The microtubule arrays in 35 wild-type meiotic spindles have been reconstructed from electron micrographs of spindle cross sections of serially sectioned yeast cells by using the IMOD software package as described previously for mitotic spindles in various cell types (McDonald et al., 1996; see Materials and Methods). Movies of selected micrographs for each of the 35 meiotic spindles in the data set with model points marking the microtubule cross sections are available with the supplemental data. Morphological criteria were used first to demonstrate that a given reconstructed spindle was indeed in a meiotic cell and then to determine whether the spindle was a MI or a MII spindle. Entire serially sectioned nuclei from each cell were surveyed for two characteristics to determine the meiotic stage of the cell. First, cells with a very large vacuole adjacent to the nucleus were presumed to be in meiosis, and a cell with two spindles was definitely meiotic.
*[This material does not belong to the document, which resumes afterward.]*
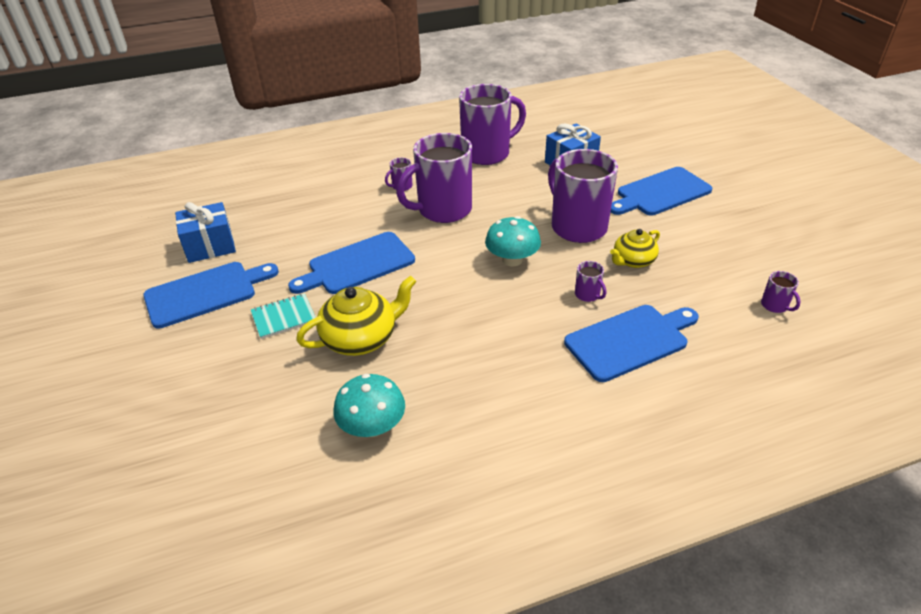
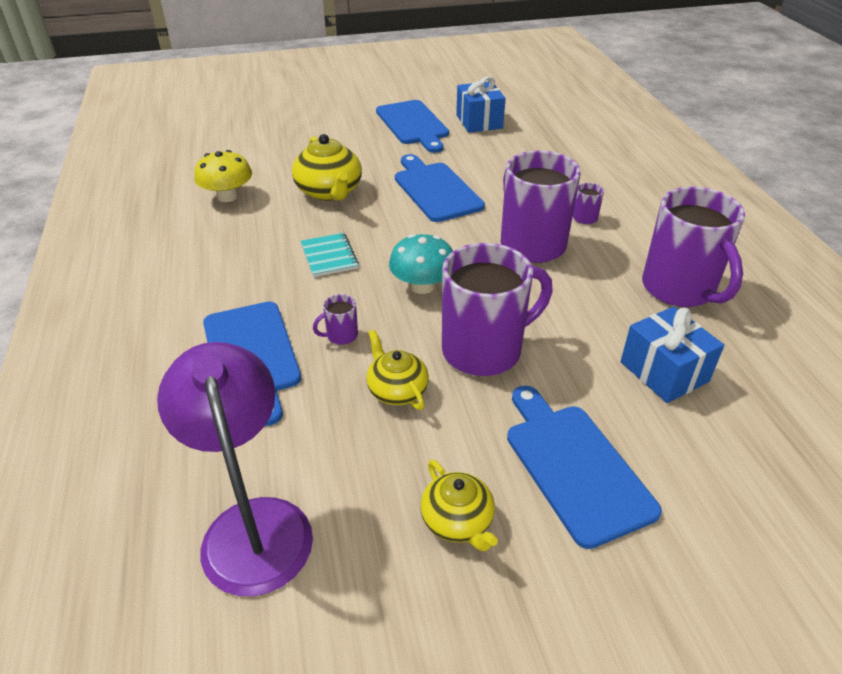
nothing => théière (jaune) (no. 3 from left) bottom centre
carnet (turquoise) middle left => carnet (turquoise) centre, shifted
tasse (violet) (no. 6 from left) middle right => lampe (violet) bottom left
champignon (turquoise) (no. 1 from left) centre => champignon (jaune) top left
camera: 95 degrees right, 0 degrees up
Both meiotic divisions in yeast occur in the same nucleus, so finding two spindles is indicative not only of meiosis but is also of MII. The distinction between MI and MII was made by determining the number of spindles in meiotic cells (one spindle for MI and two spindles for MII) and was confirmed by seeing the modified outer (cytoplasmic) plaque of the SPB on MII spindles (Figure 1).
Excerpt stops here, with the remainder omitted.